:: TRECHO SELECIONADO ::
■ ■ ■ ■

No Brasil, as primeiras manifestações acerca do método mútuo aparecem já no fim da segunda década do século XIX e ganham grande visibilidade nos anos seguintes. Assim, por meio de panfletos, artigos de jornais e leis, políticos, intelectuais e professores vão apregoar as vantagens do método para a organização da classe e para ordenação do ensino.

Do ponto de vista da organização da classe, o método mútuo apresenta a vantagem de, pela primeira vez na história da escola de primeiras letras, ou elementar, instituir um modo para que o professor, ainda que por meio indireto, pelo uso dos monitores, possa superar o arcaico método individual, de tradição doméstica e familiar, cada vez mais inadequado para o ensino das multidões que se queria educar. Assim, em vez de dar aula para cada aluno, em particular, o professor poderia dar aulas para grupos de alunos e, por meio da ajuda dos monitores, poderia dar aulas para centenas e, quiçá, milhares de alunos. Desse modo, o mundo da escola dava, pois, um passo gigante na constituição de uma organização especificamente escolar da classe, a qual não precisaria mimetizar os modos domésticos de ensino, abrindo os caminhos para que, nas décadas seguintes, a partir de várias confluências, fosse estabelecida a organização seriada da classe.

Doutra sorte, também o ensino seria substancialmente modificado pelas proposições trazidas pelo método mútuo. Ao mesmo tempo que se instituía a organização das classes como coletivos e introduziam-se os monitores como peças-chave do processo de ensino, a operacionalização do método reivindicava, também, a presença de um conjunto expressivo de materiais escolares, que passariam a povoar o universo escolar. Assim, os bancos de areia, cavaletes, cartazes, apitos, sinetas e vários outros instrumentos de ensino coadjuvavam a ação da espaçosa arquitetura das escolas e dos professores e alunos-mestres nos melhores sonhos de uma escola à altura da tarefa de civilizar os bárbaros, homogeneizar os diferentes e inseri-los, de forma ordeira, ainda que ativa, para alguns, ao Império da ordem que se queria construir nos trópicos.

Ainda que se advogue, muitas vezes, o fracasso quase total do método mútuo no Brasil, não há dúvida de que algumas das questões e soluções por ele trazidas se estabeleceram definitivamente no pensamento pedagógico, nas políticas educacionais e nas escolas brasileiras. Surgida no interior desse debate, a necessidade de “educar o educador”, ou seja, de formar o professor, terá vida longa e próspera entre nós. Doravante, o professor bem-formado foi considerado, em boa parte de nossa história, a pedra de toque de uma escola de qualidade, assim como a necessidade de superar definitivamente o ensino individual triunfará em direção a modelos cada vez mais coletivos e ampliados de organização da classe, o que ressignificava e tornava a escolarização mais requintada e efetiva na busca de alcançar os objetivos de instruir e educar jovens e crianças para uma dada civilidade à moda brasileira.

■ ■ ■ ■

:: INSTRUÇÕES ::
1. Indique se cada afirmação concorda com o trecho sobre o método mútuo, respondendo sim ou não e citando as palavras do trecho que decidem a questão. (a) Com o método mútuo, o professor podia dar aulas para grupos de alunos com a ajuda de monitores. (b) As primeiras manifestações sobre o método mútuo no Brasil surgiram no fim do século XVIII. (c) O método mútuo dispensava o uso de materiais escolares.
2. Continue o trecho sobre o método mútuo no Brasil, começando logo após a última frase.

:: REGISTROS FORNECIDOS ::

■ ■ ■ ■

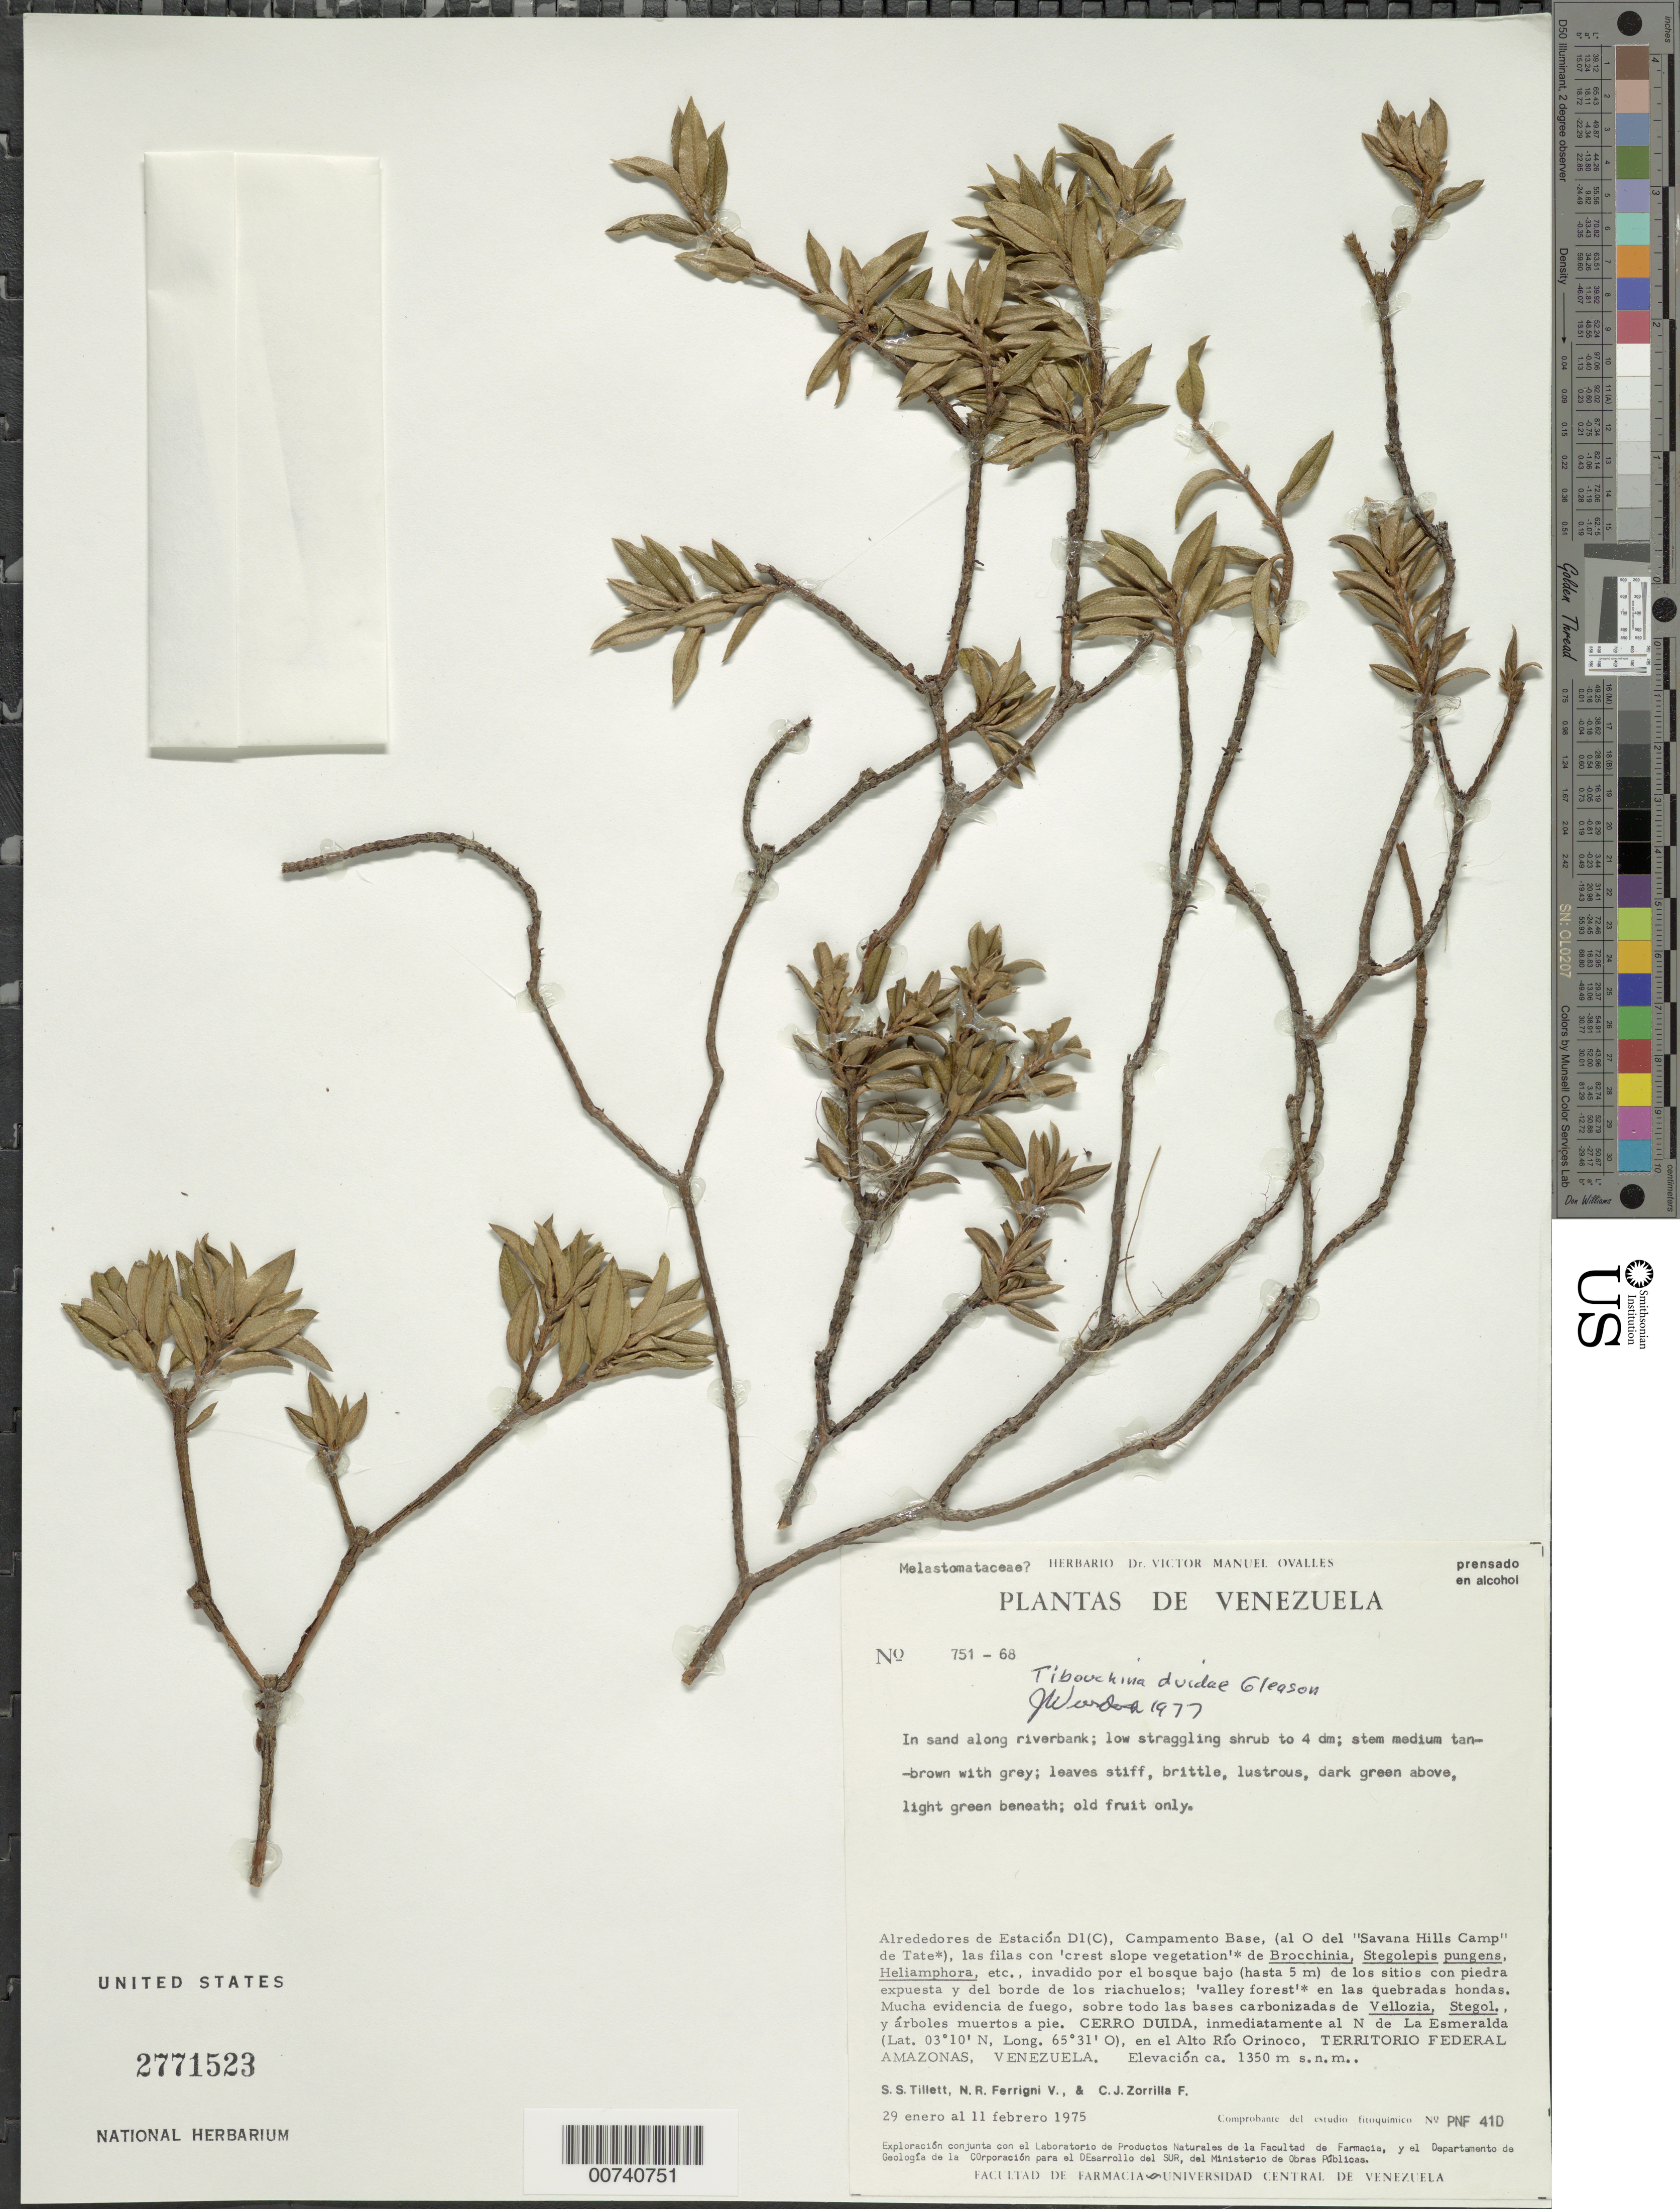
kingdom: Plantae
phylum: Tracheophyta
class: Magnoliopsida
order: Myrtales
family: Melastomataceae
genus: Tibouchina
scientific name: Tibouchina duidae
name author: Gleason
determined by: Wurdack, John J., (US), US (UNITED STATES)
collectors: S. S. Tillett, N. Ferrigni V. & C. Zorrilla F.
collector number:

■ ■ ■ ■

:: RESPOSTAS EM ORDEM ::
1.
(a) Sim: "o professor poderia dar aulas para grupos de alunos e, por meio da ajuda dos monitores, poderia dar aulas para centenas e, quiçá, milhares de alunos".
(b) Não: "as primeiras manifestações acerca do método mútuo aparecem já no fim da segunda década do século XIX".
(c) Não: "a operacionalização do método reivindicava, também, a presença de um conjunto expressivo de materiais escolares".

2.
No que se refere em especial à cultura material da escola, a constituição de um modo especificamente escolar de ensino – que articulava modos anteriores, principalmente do mundo da casa e da Igreja, mas os deslocava no sentido de uma educação coletiva e cada vez mais secularizada – cobrará esforços dos professores, das autoridades da educação e de muitos “inventores”1 1 Veja-se, entre outros exemplos, o caso do inventor mineiro que produziu um artefato mecânico para o ensino das primeiras letras no fim do século XIX, estudado por Giannetti (2015). para a criação de uma nova materialidade da escola, importando isso em mudanças contínuas das tecnologias escolares.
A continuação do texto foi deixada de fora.